- PASSAGE TO READ

* * * * * * * * *

For a while now we have known the Milky Way ejects gas out of the galactic disk - the wide and flat image you see of the stereotypical Milky Way galaxy image. Supernovas and interstellar winds catapult gas outward from the disk which then gradually returns to form nurseries that haven new baby stars.
But 10 years of Hubble ultraviolet data has shown that there is more gas returning from the Milky Way than is being expelled says a new study from Space Telescope Science Institute, Baltimore, Maryland.
Where this excess gas comes from remains a mystery.
Gas ejections above and below the Milky Way's stellar disk. Credit: NASA, ESA and D. Player (STScI)
One explanation put forward which is gaining traction, is that the Milky Way is a giant bully, using its considerable gravitational pull to siphon the gas from adjacent satellite galaxies.
Astronomers made the discovery by collating observational data from the archives of Hubble’s Cosmic Origins Spectrograph (COS), which retrieves movement imagery of ultraviolet data. Over 200 observations or about 10 years of data were analysed to find the scientific breakthrough as the COS watched giant gas clouds saunter eerily in and out of our wonky stellar disk.

* * * * * * * * *

- REQUIRED ACTION 1
Reproduce the listing below word for word, leaving out every picture.

* * * * * * * * *

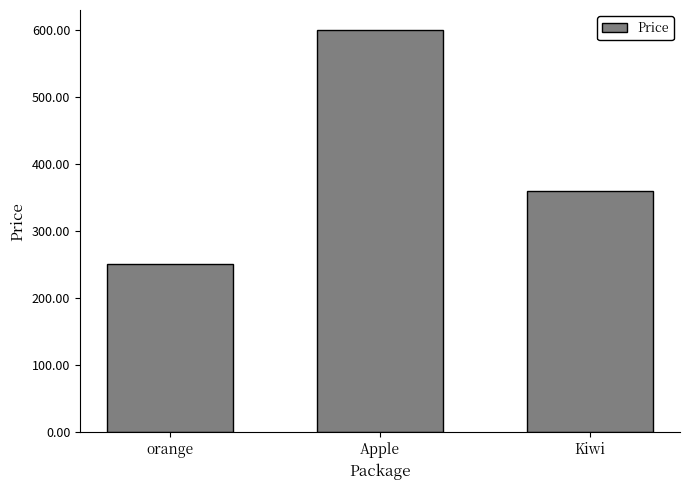

How many data points are less than 360?

1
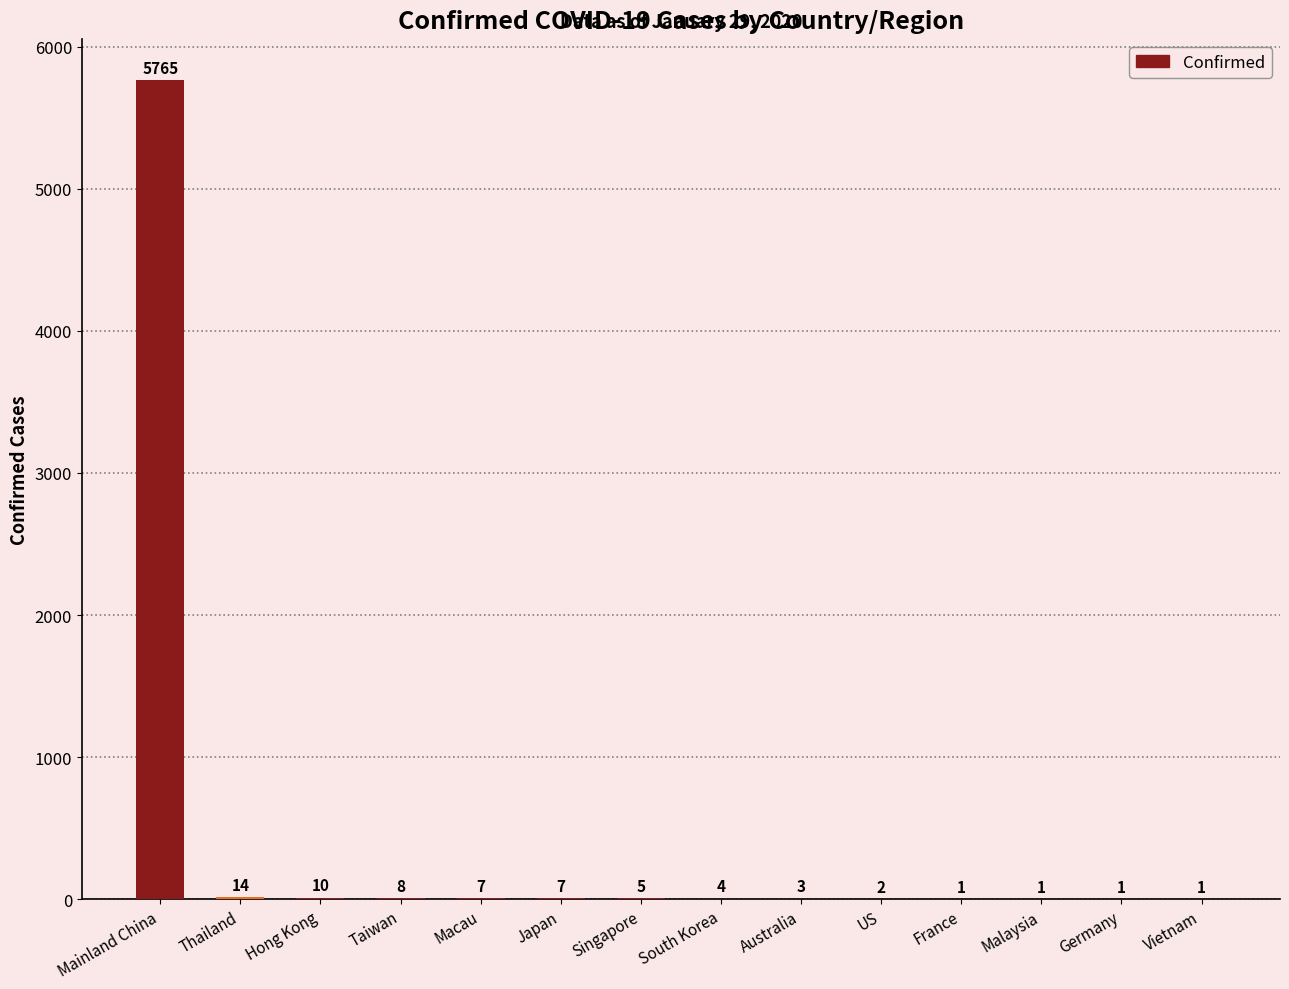

Is it true that the value at Mainland China is 5765?

True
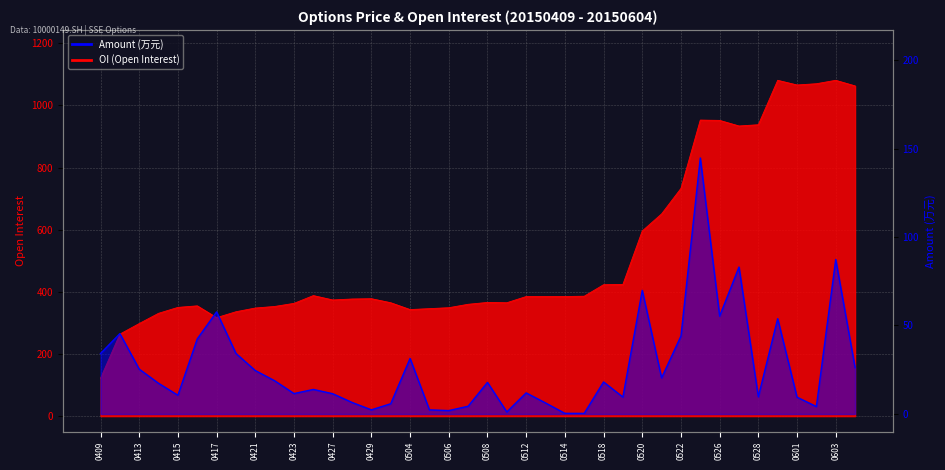

True or false: amount and oi cross at least once.

False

* * * * * * * * *

- REQUIRED ACTION 2
Transcribe the entire article above about gas leaving and returning to the Milky Way's disk, word for word.

- RESPONSE 1
How many data points are less than 360?

1

Is it true that the value at Mainland China is 5765?

True

True or false: amount and oi cross at least once.

False

- RESPONSE 2
For a while now we have known the Milky Way ejects gas out of the galactic disk - the wide and flat image you see of the stereotypical Milky Way galaxy image. Supernovas and interstellar winds catapult gas outward from the disk which then gradually returns to form nurseries that haven new baby stars.
But 10 years of Hubble ultraviolet data has shown that there is more gas returning from the Milky Way than is being expelled says a new study from Space Telescope Science Institute, Baltimore, Maryland.
Where this excess gas comes from remains a mystery.
Gas ejections above and below the Milky Way's stellar disk. Credit: NASA, ESA and D. Player (STScI)
One explanation put forward which is gaining traction, is that the Milky Way is a giant bully, using its considerable gravitational pull to siphon the gas from adjacent satellite galaxies.
Astronomers made the discovery by collating observational data from the archives of Hubble’s Cosmic Origins Spectrograph (COS), which retrieves movement imagery of ultraviolet data. Over 200 observations or about 10 years of data were analysed to find the scientific breakthrough as the COS watched giant gas clouds saunter eerily in and out of our wonky stellar disk.